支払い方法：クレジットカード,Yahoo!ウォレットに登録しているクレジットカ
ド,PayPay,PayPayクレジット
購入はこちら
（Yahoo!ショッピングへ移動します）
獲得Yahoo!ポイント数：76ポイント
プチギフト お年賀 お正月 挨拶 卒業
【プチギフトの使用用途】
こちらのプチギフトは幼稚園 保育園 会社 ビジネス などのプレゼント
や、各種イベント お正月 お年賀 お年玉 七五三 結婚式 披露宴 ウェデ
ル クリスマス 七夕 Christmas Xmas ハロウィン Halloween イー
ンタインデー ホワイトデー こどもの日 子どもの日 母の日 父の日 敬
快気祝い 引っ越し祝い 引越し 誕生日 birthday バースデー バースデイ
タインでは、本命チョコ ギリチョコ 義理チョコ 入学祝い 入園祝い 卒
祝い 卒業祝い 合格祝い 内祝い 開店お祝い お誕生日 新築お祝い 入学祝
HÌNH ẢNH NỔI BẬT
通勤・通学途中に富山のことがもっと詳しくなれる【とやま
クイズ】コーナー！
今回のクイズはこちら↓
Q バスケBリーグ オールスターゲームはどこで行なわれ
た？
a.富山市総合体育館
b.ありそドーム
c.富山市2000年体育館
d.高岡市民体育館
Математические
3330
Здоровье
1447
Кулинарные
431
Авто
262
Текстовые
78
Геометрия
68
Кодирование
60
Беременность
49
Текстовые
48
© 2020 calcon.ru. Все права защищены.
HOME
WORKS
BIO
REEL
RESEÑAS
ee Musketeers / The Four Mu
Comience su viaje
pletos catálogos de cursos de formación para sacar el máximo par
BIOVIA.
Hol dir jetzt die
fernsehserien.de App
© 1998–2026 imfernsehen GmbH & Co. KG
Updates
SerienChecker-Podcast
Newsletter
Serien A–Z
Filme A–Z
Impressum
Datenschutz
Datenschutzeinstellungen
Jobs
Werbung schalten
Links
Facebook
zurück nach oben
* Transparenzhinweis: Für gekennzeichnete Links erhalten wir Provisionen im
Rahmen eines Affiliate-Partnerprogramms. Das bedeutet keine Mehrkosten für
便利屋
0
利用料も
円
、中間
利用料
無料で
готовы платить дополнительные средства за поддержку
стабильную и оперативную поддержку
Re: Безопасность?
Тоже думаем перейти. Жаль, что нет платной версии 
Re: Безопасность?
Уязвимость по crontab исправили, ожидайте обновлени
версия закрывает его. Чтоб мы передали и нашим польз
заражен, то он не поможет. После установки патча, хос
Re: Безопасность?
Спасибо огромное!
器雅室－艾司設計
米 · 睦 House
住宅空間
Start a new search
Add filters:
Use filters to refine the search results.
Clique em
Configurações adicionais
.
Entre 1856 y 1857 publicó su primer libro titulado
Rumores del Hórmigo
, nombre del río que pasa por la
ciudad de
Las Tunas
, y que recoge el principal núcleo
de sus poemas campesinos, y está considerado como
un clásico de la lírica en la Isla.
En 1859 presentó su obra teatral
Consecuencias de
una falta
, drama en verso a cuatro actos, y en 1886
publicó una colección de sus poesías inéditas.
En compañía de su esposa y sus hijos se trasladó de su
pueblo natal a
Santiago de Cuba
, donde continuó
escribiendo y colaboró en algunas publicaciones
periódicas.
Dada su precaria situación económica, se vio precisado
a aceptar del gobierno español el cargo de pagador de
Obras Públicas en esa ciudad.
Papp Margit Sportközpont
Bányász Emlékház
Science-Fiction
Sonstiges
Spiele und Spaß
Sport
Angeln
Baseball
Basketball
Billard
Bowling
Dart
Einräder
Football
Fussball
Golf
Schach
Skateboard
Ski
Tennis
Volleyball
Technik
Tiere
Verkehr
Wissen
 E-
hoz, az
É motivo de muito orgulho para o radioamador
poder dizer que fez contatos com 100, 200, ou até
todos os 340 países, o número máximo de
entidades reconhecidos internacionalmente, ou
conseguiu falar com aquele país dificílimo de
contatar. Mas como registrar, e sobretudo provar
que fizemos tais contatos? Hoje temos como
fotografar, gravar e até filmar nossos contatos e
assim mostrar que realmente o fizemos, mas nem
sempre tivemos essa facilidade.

----------

**Required work**
Copy the records above. Leave out nothing.

**Exercise output**
支払い方法：クレジットカード,Yahoo!ウォレットに登録しているクレジットカ
ド,PayPay,PayPayクレジット
購入はこちら
（Yahoo!ショッピングへ移動します）
獲得Yahoo!ポイント数：76ポイント
プチギフト お年賀 お正月 挨拶 卒業
【プチギフトの使用用途】
こちらのプチギフトは幼稚園 保育園 会社 ビジネス などのプレゼント
や、各種イベント お正月 お年賀 お年玉 七五三 結婚式 披露宴 ウェデ
ル クリスマス 七夕 Christmas Xmas ハロウィン Halloween イー
ンタインデー ホワイトデー こどもの日 子どもの日 母の日 父の日 敬
快気祝い 引っ越し祝い 引越し 誕生日 birthday バースデー バースデイ
タインでは、本命チョコ ギリチョコ 義理チョコ 入学祝い 入園祝い 卒
祝い 卒業祝い 合格祝い 内祝い 開店お祝い お誕生日 新築お祝い 入学祝
HÌNH ẢNH NỔI BẬT
通勤・通学途中に富山のことがもっと詳しくなれる【とやま
クイズ】コーナー！
今回のクイズはこちら↓
Q バスケBリーグ オールスターゲームはどこで行なわれ
た？
a.富山市総合体育館
b.ありそドーム
c.富山市2000年体育館
d.高岡市民体育館
Математические
3330
Здоровье
1447
Кулинарные
431
Авто
262
Текстовые
78
Геометрия
68
Кодирование
60
Беременность
49
Текстовые
48
© 2020 calcon.ru. Все права защищены.
HOME
WORKS
BIO
REEL
RESEÑAS
ee Musketeers / The Four Mu
Comience su viaje
pletos catálogos de cursos de formación para sacar el máximo par
BIOVIA.
Hol dir jetzt die
fernsehserien.de App
© 1998–2026 imfernsehen GmbH & Co. KG
Updates
SerienChecker-Podcast
Newsletter
Serien A–Z
Filme A–Z
Impressum
Datenschutz
Datenschutzeinstellungen
Jobs
Werbung schalten
Links
Facebook
zurück nach oben
* Transparenzhinweis: Für gekennzeichnete Links erhalten wir Provisionen im
Rahmen eines Affiliate-Partnerprogramms. Das bedeutet keine Mehrkosten für
便利屋
0
利用料も
円
、中間
利用料
無料で
готовы платить дополнительные средства за поддержку
стабильную и оперативную поддержку
Re: Безопасность?
Тоже думаем перейти. Жаль, что нет платной версии 
Re: Безопасность?
Уязвимость по crontab исправили, ожидайте обновлени
версия закрывает его. Чтоб мы передали и нашим польз
заражен, то он не поможет. После установки патча, хос
Re: Безопасность?
Спасибо огромное!
器雅室－艾司設計
米 · 睦 House
住宅空間
Start a new search
Add filters:
Use filters to refine the search results.
Clique em
Configurações adicionais
.
Entre 1856 y 1857 publicó su primer libro titulado
Rumores del Hórmigo
, nombre del río que pasa por la
ciudad de
Las Tunas
, y que recoge el principal núcleo
de sus poemas campesinos, y está considerado como
un clásico de la lírica en la Isla.
En 1859 presentó su obra teatral
Consecuencias de
una falta
, drama en verso a cuatro actos, y en 1886
publicó una colección de sus poesías inéditas.
En compañía de su esposa y sus hijos se trasladó de su
pueblo natal a
Santiago de Cuba
, donde continuó
escribiendo y colaboró en algunas publicaciones
periódicas.
Dada su precaria situación económica, se vio precisado
a aceptar del gobierno español el cargo de pagador de
Obras Públicas en esa ciudad.
Papp Margit Sportközpont
Bányász Emlékház
Science-Fiction
Sonstiges
Spiele und Spaß
Sport
Angeln
Baseball
Basketball
Billard
Bowling
Dart
Einräder
Football
Fussball
Golf
Schach
Skateboard
Ski
Tennis
Volleyball
Technik
Tiere
Verkehr
Wissen
 E-
hoz, az
É motivo de muito orgulho para o radioamador
poder dizer que fez contatos com 100, 200, ou até
todos os 340 países, o número máximo de
entidades reconhecidos internacionalmente, ou
conseguiu falar com aquele país dificílimo de
contatar. Mas como registrar, e sobretudo provar
que fizemos tais contatos? Hoje temos como
fotografar, gravar e até filmar nossos contatos e
assim mostrar que realmente o fizemos, mas nem
sempre tivemos essa facilidade.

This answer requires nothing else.